What is being asked: Take the line containing "(start -3 -3)" in the listing below and copy it, along with every line after it, without alteration.

Records for processing:
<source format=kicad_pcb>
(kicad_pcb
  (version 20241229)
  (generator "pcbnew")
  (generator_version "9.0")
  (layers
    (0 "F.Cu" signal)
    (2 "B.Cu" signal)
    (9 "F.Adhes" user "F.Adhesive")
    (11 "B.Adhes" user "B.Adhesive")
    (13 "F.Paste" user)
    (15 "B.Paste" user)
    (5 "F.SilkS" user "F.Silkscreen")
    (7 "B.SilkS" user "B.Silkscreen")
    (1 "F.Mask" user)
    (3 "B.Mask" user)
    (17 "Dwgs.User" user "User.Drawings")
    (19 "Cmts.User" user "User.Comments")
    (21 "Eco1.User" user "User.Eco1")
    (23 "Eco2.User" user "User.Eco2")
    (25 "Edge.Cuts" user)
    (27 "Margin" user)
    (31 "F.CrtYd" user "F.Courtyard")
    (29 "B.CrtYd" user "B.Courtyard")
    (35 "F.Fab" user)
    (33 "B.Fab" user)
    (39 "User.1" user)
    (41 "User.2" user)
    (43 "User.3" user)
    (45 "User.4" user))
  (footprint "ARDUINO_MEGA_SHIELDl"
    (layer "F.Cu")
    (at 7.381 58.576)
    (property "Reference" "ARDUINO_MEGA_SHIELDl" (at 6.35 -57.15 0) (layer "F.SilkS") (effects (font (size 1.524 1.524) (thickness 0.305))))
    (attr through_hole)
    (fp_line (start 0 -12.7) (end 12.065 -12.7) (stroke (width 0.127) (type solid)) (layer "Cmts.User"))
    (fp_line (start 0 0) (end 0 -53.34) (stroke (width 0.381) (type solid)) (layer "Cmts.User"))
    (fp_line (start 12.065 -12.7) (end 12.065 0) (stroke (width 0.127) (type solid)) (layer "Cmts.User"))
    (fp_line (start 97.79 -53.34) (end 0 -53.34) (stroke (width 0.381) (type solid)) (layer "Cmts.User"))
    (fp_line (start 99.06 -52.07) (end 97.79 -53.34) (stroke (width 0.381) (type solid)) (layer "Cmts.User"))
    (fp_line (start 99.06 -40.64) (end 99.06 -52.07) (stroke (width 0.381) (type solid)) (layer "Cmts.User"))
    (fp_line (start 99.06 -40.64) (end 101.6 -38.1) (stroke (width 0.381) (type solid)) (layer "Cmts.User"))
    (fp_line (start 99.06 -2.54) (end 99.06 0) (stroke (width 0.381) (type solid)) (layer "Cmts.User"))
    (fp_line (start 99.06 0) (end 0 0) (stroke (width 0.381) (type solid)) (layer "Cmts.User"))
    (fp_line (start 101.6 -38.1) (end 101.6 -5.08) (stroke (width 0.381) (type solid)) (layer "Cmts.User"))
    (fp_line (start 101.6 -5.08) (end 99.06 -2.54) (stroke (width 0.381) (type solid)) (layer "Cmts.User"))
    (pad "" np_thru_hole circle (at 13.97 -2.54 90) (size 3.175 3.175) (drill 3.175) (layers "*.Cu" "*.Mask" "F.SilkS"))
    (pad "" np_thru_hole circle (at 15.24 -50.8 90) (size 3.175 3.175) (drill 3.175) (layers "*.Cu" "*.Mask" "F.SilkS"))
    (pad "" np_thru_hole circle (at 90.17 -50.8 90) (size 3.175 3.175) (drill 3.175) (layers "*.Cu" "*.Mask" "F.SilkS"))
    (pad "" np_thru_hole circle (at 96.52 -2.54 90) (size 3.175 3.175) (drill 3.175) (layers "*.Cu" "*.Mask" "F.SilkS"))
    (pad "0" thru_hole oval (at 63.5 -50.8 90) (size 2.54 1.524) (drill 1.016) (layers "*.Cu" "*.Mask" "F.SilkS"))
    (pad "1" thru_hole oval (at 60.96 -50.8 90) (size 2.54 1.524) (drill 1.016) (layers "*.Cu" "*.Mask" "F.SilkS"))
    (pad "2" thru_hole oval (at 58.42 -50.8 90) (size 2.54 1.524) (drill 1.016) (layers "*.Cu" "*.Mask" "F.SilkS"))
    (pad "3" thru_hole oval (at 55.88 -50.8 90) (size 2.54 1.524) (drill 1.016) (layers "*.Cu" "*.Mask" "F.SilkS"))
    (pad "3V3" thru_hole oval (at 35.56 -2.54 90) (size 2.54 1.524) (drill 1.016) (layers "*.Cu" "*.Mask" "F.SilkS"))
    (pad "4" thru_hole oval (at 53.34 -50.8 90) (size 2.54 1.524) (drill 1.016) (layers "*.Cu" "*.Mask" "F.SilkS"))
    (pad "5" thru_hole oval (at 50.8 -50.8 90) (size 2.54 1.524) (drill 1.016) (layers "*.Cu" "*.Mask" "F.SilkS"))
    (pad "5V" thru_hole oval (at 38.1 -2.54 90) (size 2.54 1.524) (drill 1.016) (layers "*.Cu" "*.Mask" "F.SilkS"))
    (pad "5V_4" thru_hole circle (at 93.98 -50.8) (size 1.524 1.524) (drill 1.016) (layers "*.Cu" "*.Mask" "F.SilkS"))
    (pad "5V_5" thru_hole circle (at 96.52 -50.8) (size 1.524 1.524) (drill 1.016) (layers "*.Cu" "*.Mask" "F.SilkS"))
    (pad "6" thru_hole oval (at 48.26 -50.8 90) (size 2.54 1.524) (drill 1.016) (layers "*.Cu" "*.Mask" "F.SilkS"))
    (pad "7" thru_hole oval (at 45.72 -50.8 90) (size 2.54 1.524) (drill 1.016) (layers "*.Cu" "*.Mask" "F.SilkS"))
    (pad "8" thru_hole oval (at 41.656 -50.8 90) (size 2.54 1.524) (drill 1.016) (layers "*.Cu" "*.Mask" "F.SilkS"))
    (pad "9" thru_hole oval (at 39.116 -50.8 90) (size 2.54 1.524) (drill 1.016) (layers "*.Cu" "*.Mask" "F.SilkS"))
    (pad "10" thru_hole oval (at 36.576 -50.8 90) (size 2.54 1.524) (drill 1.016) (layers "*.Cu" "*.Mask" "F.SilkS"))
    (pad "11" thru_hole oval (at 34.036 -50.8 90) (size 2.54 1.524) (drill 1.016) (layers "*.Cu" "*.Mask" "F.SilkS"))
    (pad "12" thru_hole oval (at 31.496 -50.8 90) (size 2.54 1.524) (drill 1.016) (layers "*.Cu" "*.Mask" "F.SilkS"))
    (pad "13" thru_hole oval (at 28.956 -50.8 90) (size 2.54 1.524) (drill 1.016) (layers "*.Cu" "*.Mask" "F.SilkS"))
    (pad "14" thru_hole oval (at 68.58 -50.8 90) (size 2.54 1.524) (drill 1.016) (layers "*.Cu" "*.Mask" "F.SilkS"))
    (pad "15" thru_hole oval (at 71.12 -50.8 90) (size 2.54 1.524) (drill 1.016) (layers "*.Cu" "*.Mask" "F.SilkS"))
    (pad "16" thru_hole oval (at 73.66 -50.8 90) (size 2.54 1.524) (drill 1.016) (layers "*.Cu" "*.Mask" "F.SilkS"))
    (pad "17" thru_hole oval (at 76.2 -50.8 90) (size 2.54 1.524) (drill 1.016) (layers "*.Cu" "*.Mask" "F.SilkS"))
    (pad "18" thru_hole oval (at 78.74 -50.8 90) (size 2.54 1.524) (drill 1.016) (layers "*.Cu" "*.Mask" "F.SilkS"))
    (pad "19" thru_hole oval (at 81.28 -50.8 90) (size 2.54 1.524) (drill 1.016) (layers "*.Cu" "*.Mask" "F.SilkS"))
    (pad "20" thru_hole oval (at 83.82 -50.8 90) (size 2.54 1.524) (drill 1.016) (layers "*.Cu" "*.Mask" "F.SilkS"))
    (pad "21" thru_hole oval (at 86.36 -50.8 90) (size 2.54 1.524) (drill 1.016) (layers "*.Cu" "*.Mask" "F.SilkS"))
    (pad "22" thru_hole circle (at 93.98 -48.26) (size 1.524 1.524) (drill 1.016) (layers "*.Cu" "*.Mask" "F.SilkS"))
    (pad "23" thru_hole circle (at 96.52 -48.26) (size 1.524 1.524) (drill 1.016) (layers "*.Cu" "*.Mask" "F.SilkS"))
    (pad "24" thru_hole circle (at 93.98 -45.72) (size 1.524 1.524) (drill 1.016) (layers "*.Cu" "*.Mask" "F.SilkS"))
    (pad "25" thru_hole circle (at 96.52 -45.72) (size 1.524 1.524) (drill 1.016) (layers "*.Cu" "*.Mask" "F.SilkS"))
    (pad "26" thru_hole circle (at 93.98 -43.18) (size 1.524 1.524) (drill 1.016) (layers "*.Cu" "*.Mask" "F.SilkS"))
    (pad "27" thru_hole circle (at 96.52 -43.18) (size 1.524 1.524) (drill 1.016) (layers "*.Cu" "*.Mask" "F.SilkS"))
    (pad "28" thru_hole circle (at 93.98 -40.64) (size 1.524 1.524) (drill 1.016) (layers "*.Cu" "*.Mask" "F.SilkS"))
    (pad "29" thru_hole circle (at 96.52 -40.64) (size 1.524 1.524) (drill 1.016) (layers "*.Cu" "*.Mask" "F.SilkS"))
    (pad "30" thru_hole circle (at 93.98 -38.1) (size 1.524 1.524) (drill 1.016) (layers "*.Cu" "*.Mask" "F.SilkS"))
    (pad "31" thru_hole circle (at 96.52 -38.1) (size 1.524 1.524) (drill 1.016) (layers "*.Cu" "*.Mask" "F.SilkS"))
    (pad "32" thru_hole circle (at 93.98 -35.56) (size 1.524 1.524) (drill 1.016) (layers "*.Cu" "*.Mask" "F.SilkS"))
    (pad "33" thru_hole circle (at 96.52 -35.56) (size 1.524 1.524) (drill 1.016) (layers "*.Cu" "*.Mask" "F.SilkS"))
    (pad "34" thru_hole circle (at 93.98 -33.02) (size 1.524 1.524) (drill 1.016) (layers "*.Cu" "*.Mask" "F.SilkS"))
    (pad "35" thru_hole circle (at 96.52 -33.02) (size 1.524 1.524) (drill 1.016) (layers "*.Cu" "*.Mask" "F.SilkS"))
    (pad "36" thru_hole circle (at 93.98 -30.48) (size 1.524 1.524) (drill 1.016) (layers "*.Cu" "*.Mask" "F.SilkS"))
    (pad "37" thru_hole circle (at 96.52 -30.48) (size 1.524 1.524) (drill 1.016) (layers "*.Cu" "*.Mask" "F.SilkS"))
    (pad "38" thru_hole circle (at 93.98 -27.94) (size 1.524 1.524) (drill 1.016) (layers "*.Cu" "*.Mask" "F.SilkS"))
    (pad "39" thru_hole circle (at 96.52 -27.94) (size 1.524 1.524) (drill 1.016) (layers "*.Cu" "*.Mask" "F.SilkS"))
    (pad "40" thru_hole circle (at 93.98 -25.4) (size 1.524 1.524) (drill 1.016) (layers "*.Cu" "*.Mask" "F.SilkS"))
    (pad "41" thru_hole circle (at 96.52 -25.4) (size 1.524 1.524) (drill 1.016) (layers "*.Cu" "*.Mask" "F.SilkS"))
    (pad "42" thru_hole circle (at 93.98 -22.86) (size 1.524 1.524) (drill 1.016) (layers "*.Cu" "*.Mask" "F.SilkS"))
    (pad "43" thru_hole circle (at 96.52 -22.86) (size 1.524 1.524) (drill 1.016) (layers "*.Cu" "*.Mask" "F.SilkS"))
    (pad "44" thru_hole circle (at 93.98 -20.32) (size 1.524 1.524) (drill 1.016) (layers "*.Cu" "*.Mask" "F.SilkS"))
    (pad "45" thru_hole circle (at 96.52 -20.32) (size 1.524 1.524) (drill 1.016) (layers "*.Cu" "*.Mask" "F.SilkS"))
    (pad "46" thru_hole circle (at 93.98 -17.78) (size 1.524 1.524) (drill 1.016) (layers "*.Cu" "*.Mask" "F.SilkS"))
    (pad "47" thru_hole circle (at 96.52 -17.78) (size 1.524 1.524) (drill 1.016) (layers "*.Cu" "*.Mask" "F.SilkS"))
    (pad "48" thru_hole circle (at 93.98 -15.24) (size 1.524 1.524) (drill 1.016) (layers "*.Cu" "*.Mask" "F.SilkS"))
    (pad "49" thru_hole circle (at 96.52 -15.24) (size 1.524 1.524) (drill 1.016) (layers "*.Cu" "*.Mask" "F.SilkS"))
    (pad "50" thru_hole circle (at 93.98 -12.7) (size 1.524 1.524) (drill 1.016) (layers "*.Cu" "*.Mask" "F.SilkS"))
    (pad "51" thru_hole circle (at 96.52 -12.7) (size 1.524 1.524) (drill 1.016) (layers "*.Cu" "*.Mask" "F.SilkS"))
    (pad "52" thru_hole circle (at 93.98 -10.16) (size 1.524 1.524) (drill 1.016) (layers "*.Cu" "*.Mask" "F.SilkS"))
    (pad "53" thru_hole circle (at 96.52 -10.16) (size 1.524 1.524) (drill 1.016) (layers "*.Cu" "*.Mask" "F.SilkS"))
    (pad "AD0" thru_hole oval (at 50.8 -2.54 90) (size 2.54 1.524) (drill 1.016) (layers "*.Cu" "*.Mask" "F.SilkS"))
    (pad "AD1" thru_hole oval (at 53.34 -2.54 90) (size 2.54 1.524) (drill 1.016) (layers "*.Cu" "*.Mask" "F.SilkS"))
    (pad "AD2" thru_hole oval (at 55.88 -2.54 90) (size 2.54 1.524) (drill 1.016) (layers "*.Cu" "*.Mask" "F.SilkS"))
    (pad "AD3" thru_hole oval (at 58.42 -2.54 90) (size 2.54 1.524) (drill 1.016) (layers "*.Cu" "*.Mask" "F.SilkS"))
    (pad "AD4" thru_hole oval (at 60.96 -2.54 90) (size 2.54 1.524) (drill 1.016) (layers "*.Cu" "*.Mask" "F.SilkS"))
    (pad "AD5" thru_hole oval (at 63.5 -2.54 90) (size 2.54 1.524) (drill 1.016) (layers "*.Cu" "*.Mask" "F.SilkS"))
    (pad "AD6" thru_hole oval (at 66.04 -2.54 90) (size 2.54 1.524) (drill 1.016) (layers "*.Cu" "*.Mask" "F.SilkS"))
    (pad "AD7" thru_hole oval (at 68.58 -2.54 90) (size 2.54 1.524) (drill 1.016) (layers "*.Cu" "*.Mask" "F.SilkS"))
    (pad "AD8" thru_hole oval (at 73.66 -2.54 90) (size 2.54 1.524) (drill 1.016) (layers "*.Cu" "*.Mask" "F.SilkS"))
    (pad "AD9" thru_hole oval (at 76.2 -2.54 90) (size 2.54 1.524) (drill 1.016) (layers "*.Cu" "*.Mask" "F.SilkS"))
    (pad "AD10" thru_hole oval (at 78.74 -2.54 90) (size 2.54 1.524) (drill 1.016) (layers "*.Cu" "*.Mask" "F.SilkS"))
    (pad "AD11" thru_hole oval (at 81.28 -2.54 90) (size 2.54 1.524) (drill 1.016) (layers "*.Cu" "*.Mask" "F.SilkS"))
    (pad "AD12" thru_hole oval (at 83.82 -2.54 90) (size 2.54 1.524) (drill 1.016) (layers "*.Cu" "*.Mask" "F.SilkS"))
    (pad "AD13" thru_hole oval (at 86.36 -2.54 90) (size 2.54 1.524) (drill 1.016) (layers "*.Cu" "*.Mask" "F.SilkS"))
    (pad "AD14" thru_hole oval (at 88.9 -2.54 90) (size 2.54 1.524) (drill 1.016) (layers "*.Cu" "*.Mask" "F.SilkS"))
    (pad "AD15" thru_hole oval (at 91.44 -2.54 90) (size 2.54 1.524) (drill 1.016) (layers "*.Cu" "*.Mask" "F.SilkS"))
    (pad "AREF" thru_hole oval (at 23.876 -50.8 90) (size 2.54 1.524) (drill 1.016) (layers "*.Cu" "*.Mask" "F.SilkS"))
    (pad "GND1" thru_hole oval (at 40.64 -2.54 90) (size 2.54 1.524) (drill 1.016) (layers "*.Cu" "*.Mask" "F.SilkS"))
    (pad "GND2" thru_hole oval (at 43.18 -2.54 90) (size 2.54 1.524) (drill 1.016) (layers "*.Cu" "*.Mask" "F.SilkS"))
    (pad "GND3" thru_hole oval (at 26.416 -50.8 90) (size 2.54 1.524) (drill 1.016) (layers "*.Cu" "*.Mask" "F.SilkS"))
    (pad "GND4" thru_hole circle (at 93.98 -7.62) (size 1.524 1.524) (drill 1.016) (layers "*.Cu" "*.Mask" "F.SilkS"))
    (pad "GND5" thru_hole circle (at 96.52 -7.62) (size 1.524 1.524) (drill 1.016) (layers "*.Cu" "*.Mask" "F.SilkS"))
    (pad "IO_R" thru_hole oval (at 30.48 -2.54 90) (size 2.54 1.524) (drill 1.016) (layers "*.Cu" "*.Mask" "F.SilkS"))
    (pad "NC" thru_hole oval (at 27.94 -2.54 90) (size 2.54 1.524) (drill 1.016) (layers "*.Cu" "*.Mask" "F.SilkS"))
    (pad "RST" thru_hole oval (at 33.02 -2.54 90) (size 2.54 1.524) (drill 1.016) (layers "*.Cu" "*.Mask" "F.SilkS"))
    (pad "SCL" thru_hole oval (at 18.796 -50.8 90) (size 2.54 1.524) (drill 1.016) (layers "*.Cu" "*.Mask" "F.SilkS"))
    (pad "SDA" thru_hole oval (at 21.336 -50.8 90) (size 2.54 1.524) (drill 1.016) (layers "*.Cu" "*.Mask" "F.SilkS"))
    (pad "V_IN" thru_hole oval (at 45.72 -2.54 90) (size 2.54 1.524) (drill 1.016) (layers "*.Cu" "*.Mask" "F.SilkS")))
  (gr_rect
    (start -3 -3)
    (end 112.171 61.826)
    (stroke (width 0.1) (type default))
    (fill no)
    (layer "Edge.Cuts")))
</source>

Result for this exercise:
    (start -3 -3)
    (end 112.171 61.826)
    (stroke (width 0.1) (type default))
    (fill no)
    (layer "Edge.Cuts")))
</source>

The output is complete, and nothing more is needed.